TEXTE ÉTUDIÉ ▸
——

L’idée de boycotter des personnages ou des idées dans le domaine culturel n’est pas neuve. L’exemple le plus ancien et le plus frappant est celui de Wagner en Israël. Malgré des débuts prometteurs au sein du foyer national juif et quelques tentatives récentes de le sortir de l’ombre, le compositeur fétiche de Hitler est toujours interdit de cité dans l’État hébreu. Cet article s’efforce de retracer la genèse de la situation actuelle, d’en analyser les enjeux artistiques, historiques et émotionnels, et de voir quelles sont les perspectives futures, à plus ou moins long terme.

Wagner et les Juifs

Il faut d’abord revenir à la cause première de tous les soucis de Wagner en Israël. Bien avant d’être le compositeur favori d’Hitler, Wagner a théorisé un antisémitisme qui certes était dans l’air à son époque, mais qu’il pousse bien plus loin que ses contemporains. « Le judaïsme dans la musique » est un essai publié en 1850 sous pseudonyme. Il le republiera en 1869, sous son vrai nom. Impossible de ranger l’antisémitisme parmi les nombreux sujets sur lesquels Wagner a dit tout et son contraire, au cours des milliers de pages de prose qu’il a commises. Sa haine des Juifs est d’une constance assez rare pour être soulignée.

Car il s’agit bien de haine raciale dans ce texte, d’une violence qui reste choquante 170 ans après sa publication. Les Juifs sont attaqués avec une force inouïe, jusque sur le sujet de leur apparence physique : ils sont répugnants par leur accent, leur aspect et leur façon d’être. Toujours selon Wagner, ils ont été, sont et resteront fondamentalement étrangers aux cultures européennes qui les abritent, et qu’ils ne peuvent qu’imiter grossièrement, tout en les gangrenant par l’argent. L’art et la vie spirituelle véritables leur sont par nature inaccessibles. Les Juifs ne sont capables que de produire des « ersatz » d’art, proches du divertissement et maladroits dans leur tentative de singer le grand art des Européens « de souche ».

——

DONNÉES ▸
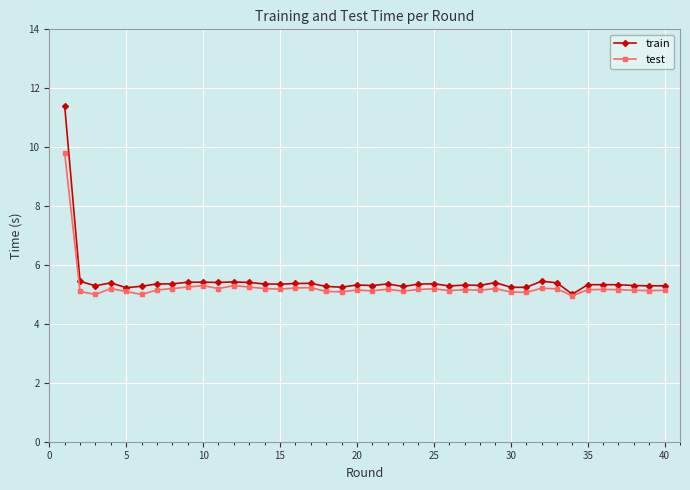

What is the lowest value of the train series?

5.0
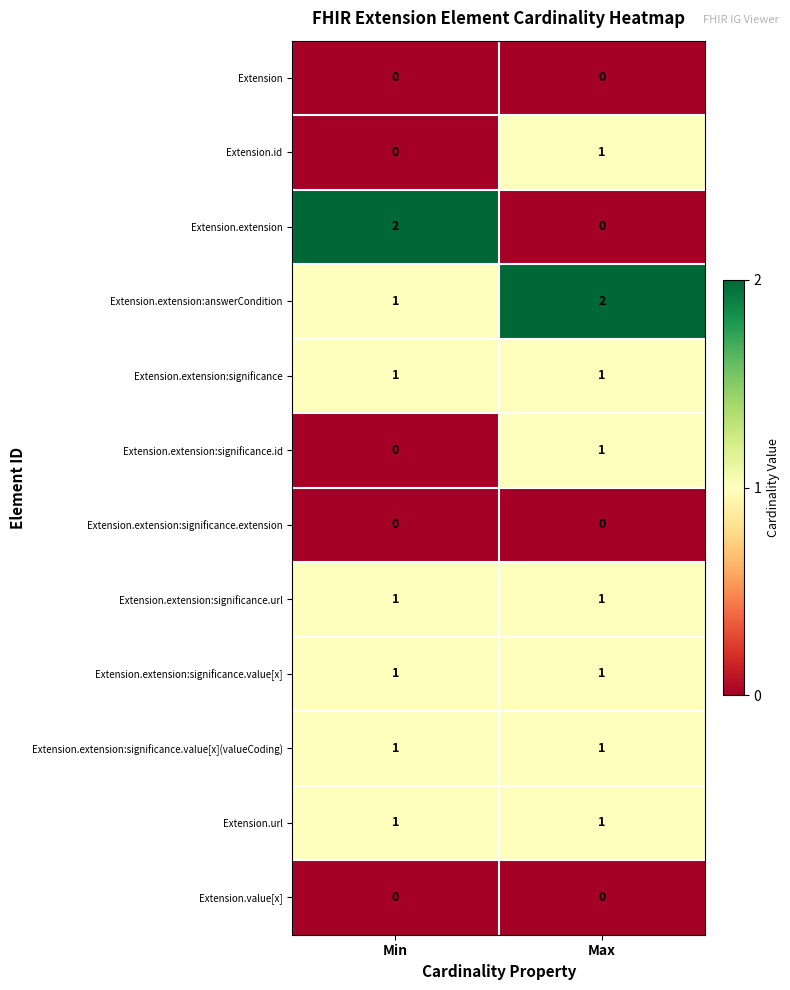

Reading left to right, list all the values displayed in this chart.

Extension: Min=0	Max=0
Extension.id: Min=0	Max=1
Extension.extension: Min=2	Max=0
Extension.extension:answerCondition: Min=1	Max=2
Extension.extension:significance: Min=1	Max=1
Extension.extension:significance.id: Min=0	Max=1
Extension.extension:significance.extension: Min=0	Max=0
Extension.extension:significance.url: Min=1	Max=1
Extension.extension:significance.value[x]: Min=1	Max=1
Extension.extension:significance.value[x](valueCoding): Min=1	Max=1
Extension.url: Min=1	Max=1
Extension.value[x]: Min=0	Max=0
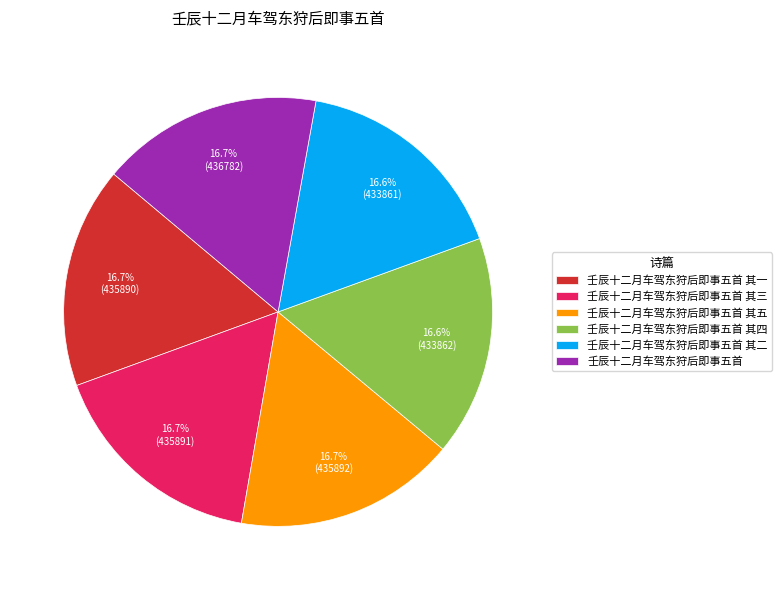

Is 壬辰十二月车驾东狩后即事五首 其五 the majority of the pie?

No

——

CONSIGNE 1 ▸
Recopiez fidèlement le passage du texte sur Wagner qui commence par « Wagner et les » et se termine par « pour être soulignée. ».
CONSIGNE 2 ▸
Combien de lignes des enregistrements contiennent la chaîne « significance » ? Répondez uniquement par ce nombre.

CORRIGÉ 1 ▸
Wagner et les Juifs

Il faut d’abord revenir à la cause première de tous les soucis de Wagner en Israël. Bien avant d’être le compositeur favori d’Hitler, Wagner a théorisé un antisémitisme qui certes était dans l’air à son époque, mais qu’il pousse bien plus loin que ses contemporains. « Le judaïsme dans la musique » est un essai publié en 1850 sous pseudonyme. Il le republiera en 1869, sous son vrai nom. Impossible de ranger l’antisémitisme parmi les nombreux sujets sur lesquels Wagner a dit tout et son contraire, au cours des milliers de pages de prose qu’il a commises. Sa haine des Juifs est d’une constance assez rare pour être soulignée.

CORRIGÉ 2 ▸
6